Questions on the material:
1 – Do these statements agree with the passage on Kennedy and the astronaut wives, not the data? Answer yes or no for each, quoting the words of the passage that decide it. (a) Kennedy proposed a joint U.S.-U.S.S.R. Moon mission at the United Nations on September 20, 1963. (b) The wives heard the news from Dallas at a luncheon in Trudy's home. (c) The First Couple had already met the New Nine.
2 – Can you pick up the passage on Kennedy and the astronaut wives, not the data, after its final sentence and carry it forward?

Text block:

-*-*-

On September 20, 1963, John F. Kennedy addressed the United Nations and proposed the unthinkable-a joint U.S.-U.S.S.R. mission to go to the Moon. JFK and Khrushchev had managed to figure out how to avoid blowing up the world during the Cuban Missile Crisis. Why not forge ahead and explore the new world together?
"Those were anxious days for mankind," said Kennedy before the UN. "Today the clouds have lifted so that new rays of hope can break through."
A new spirit of optimism rose over Clear Lake. The Mercury and Gemini astronauts welcomed the idea of a joint mission with the cosmonauts. The thought of working hand in hand with the Russians made it a little easier for the wives to accept that NASA had just chosen a brand-new group of astronauts, "the Fourteen," to help crew the upcoming Gemini and Apollo missions. This meant another gang of gals would be moving in, ready to take their share of the Astro-goodies. Oh dear.
A few months later, the infinite possibilities, from the sublime to the ridiculous, fueled the excited chatter at an Astrowives luncheon in the home of Del Berry, the wife of Dr. Berry, the "astronauts' doctor." When the telephone rang, Del, who was Trudy's best friend, answered. She gasped in shock and began urgently pointing to the television. One of the wives ran over to turn it on. Hands flew to mouths and cries filled the room. They couldn't believe it. The president had been shot.
All of the Mercury wives had met Jack and Jackie. The First Couple hadn't yet blessed the New Nine, but they'd met Governor Connally and his wife, Nellie, who were riding in the convertible with the Kennedys in the motorcade in Dallas. The wives were frightened and horrified-Kennedy had just been in Houston the night before, following a visit with the astronauts at the Cape! As the shock sank in, they couldn't avoid thinking about their own situation. Would the country still be committed to going to the Moon now that the president was dead? That gamble had been Kennedy's big idea.

-*-*-

Data extracts:
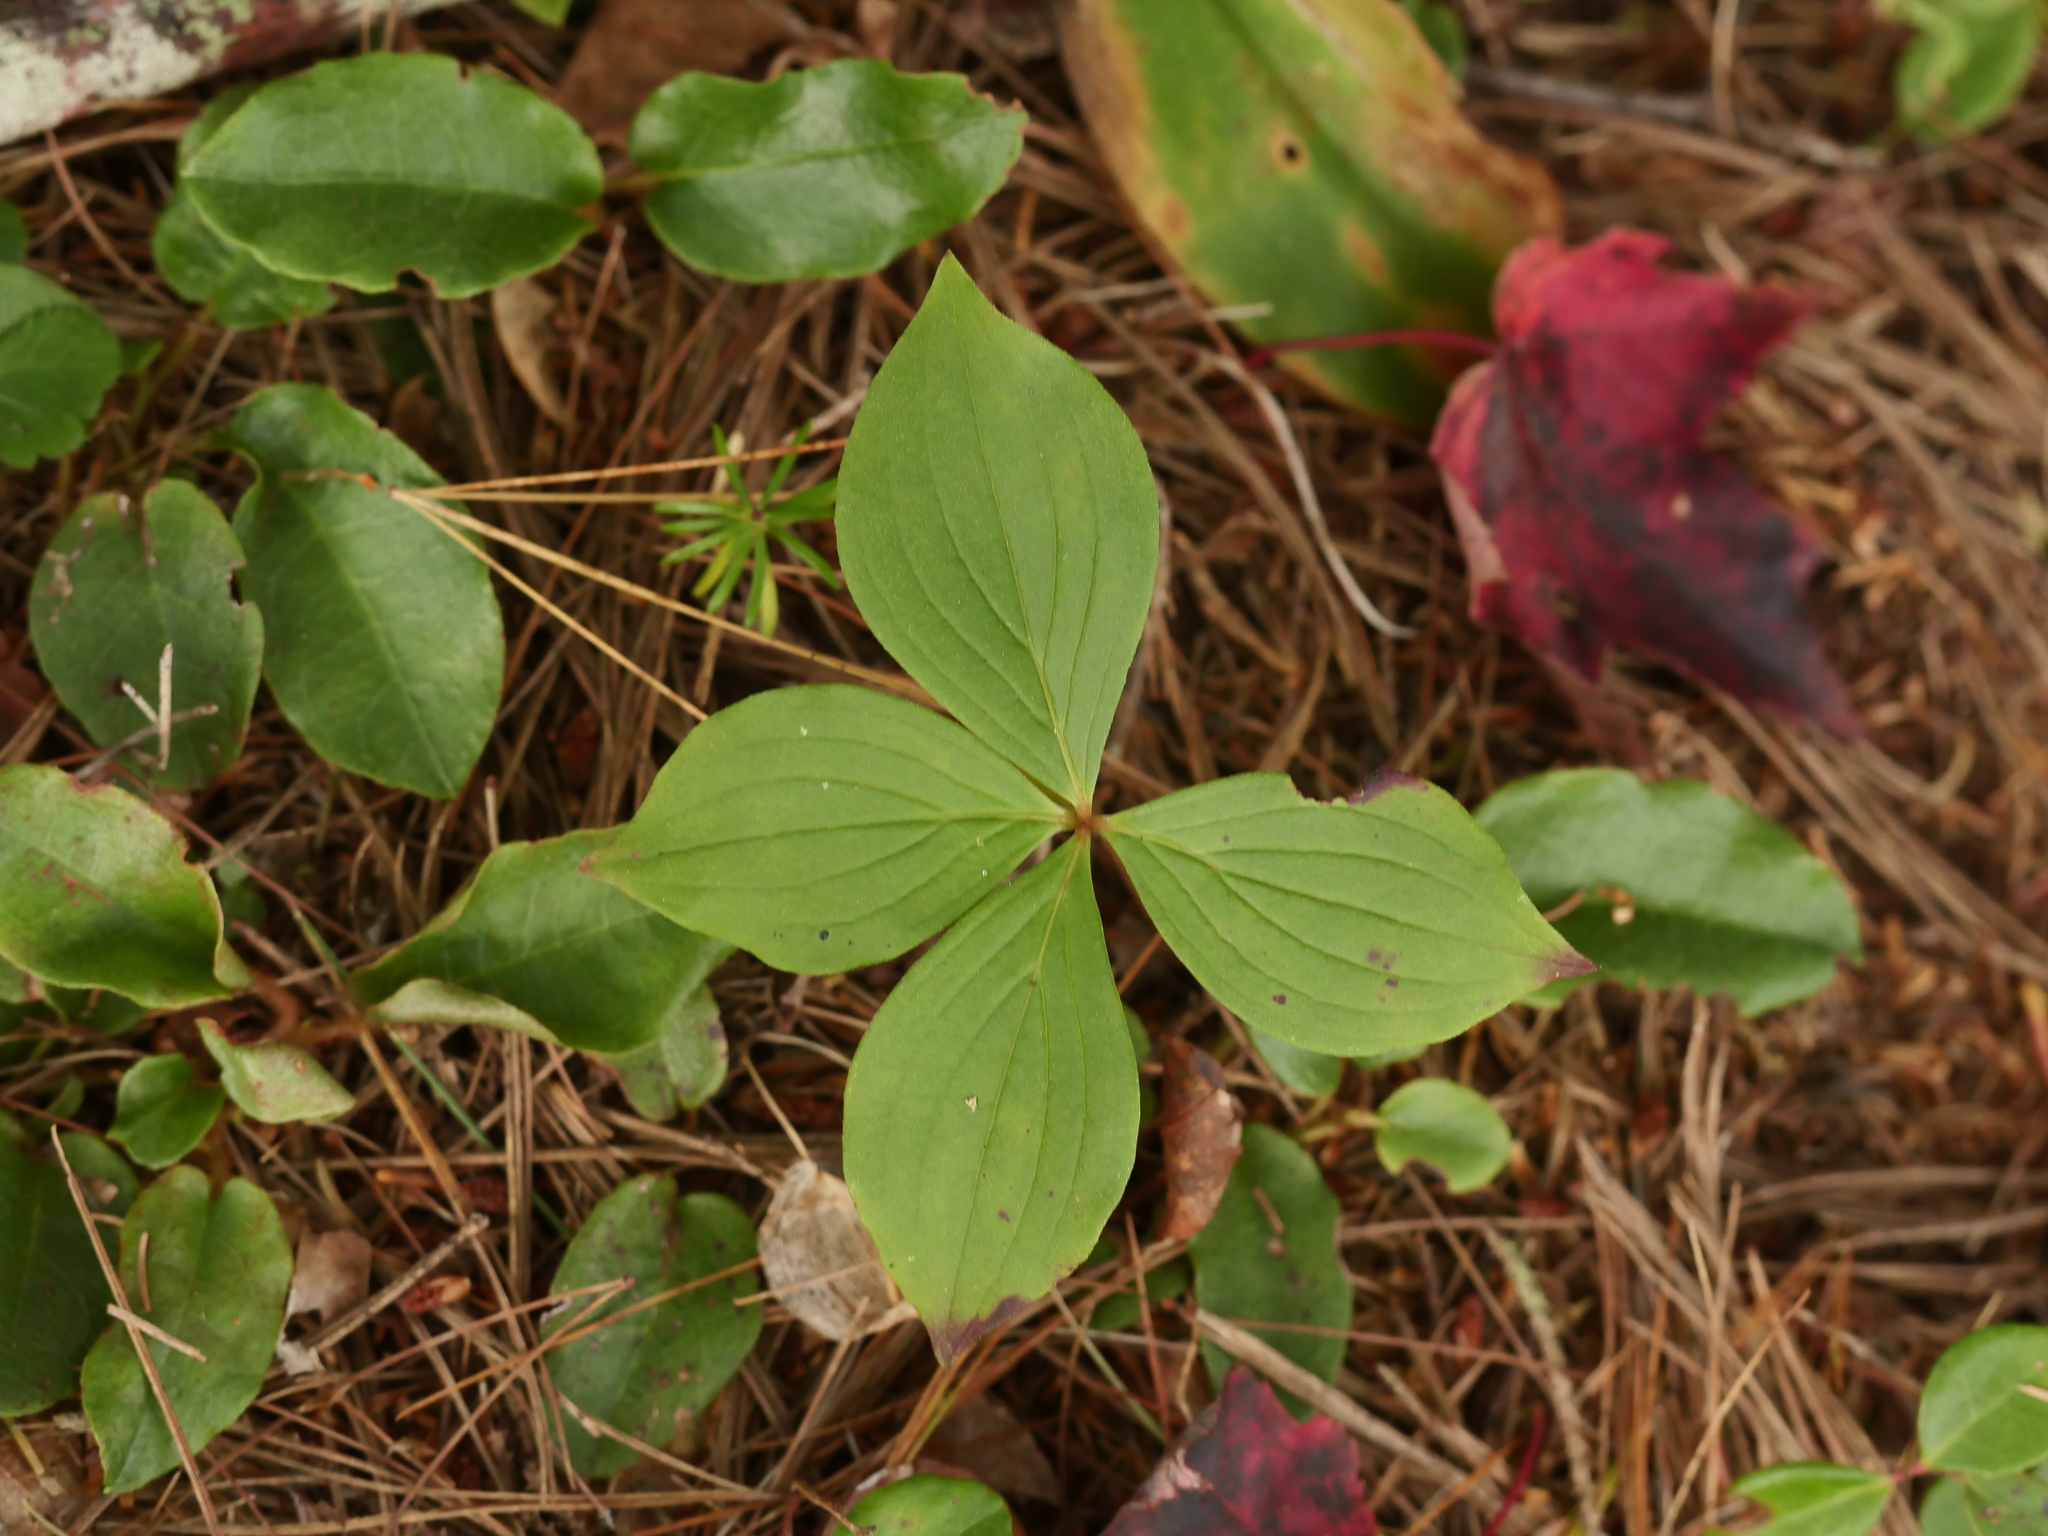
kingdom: Plantae
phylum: Tracheophyta
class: Magnoliopsida
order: Cornales
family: Cornaceae
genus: Cornus
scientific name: Cornus canadensis
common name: Creeping dogwood
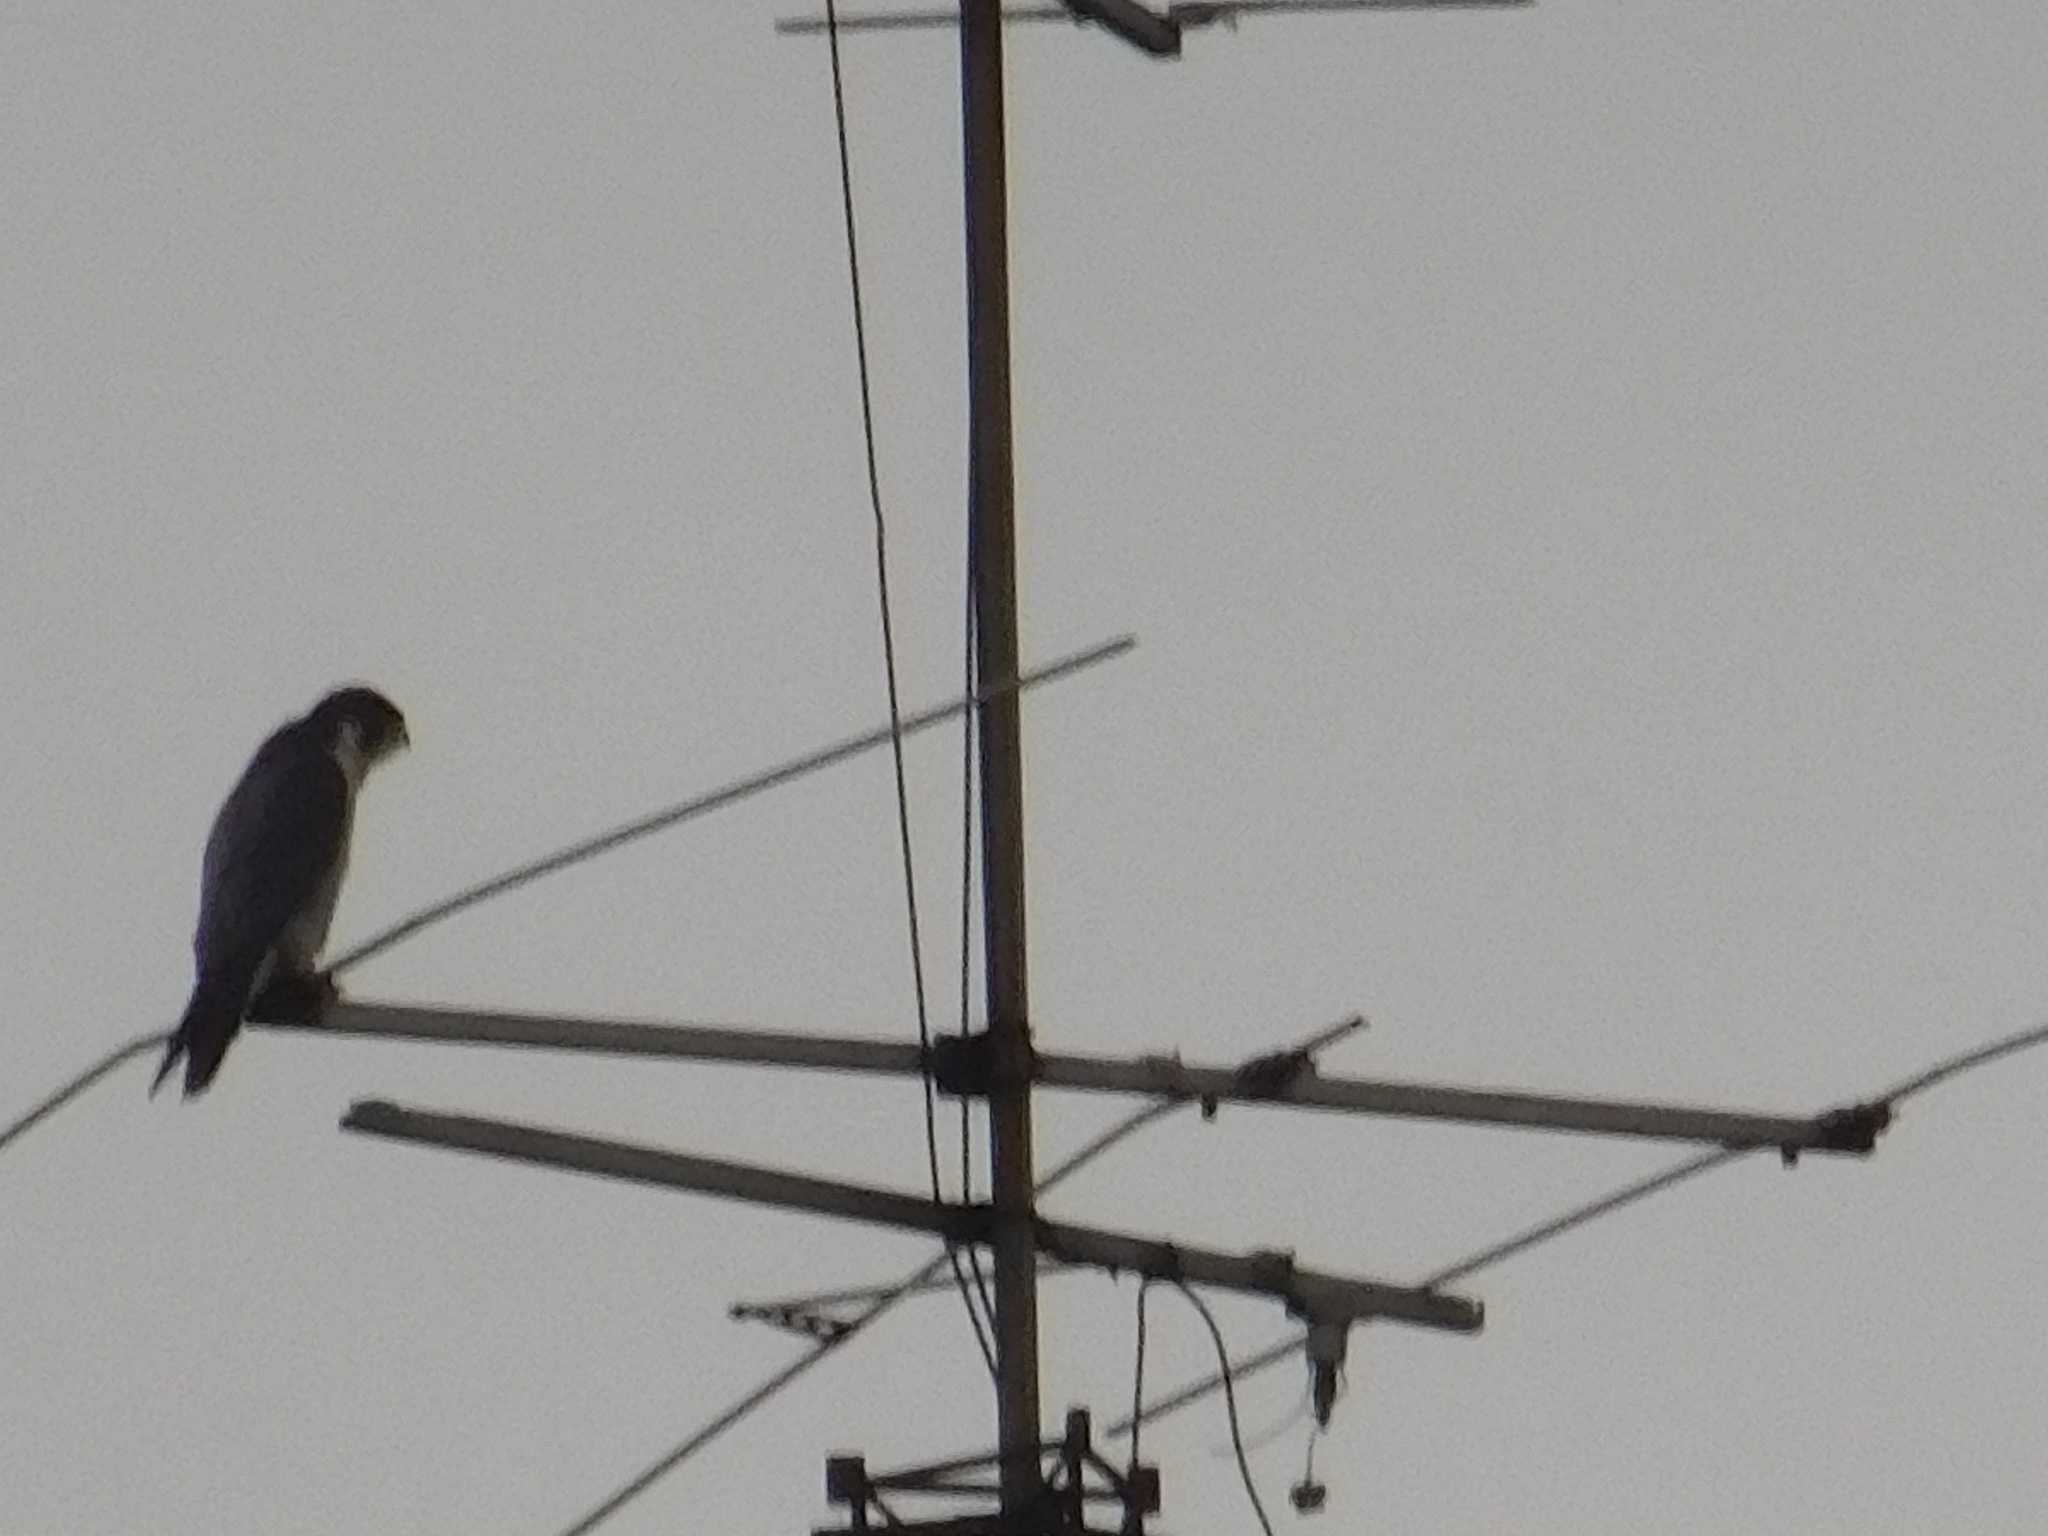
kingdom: Animalia
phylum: Chordata
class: Aves
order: Falconiformes
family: Falconidae
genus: Falco
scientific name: Falco peregrinus
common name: Peregrine falcon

-*-*-

Task answers:
1 –
(a) Yes: "On September 20, 1963, John F. Kennedy addressed the United Nations and proposed the unthinkable-a joint U.S.-U.S.S.R. mission to go to the Moon."
(b) No: "an Astrowives luncheon in the home of Del Berry"
(c) No: "The First Couple hadn't yet blessed the New Nine"

2 –
Later that day, many of the Mercury and Gemini families gathered at the boat slip in Timber Cove, rolling their barbecue grills from their backyards down the streets to the landing. Somehow it just didn't seem right staying at home. The Glenns would soon be off to Washington; they were the only astronaut couple that had been invited to the funeral.
Continuing full steam ahead on Kennedy's dream of going to the Moon by the end of the decade, President Johnson renamed Cape Canaveral as Cape Kennedy a week later. A month and a half after Kennedy's death, John Glenn resigned from NASA to run as a Democrat for the U.S. Senate in his home state of Ohio. Robert Kennedy had suggested he do so two years before, and JFK had felt that Glenn was too valuable an American to risk his hide riding on a rocket again. Running for office now seemed like the right thing to do. America needed leadership more than ever. John knew it would be hard on Annie, who wouldn't be able to hide from the spotlight. Part of him felt guilty about constantly putting her in the firing line, but Annie always said she'd be up for whatever he was, a hundred percent.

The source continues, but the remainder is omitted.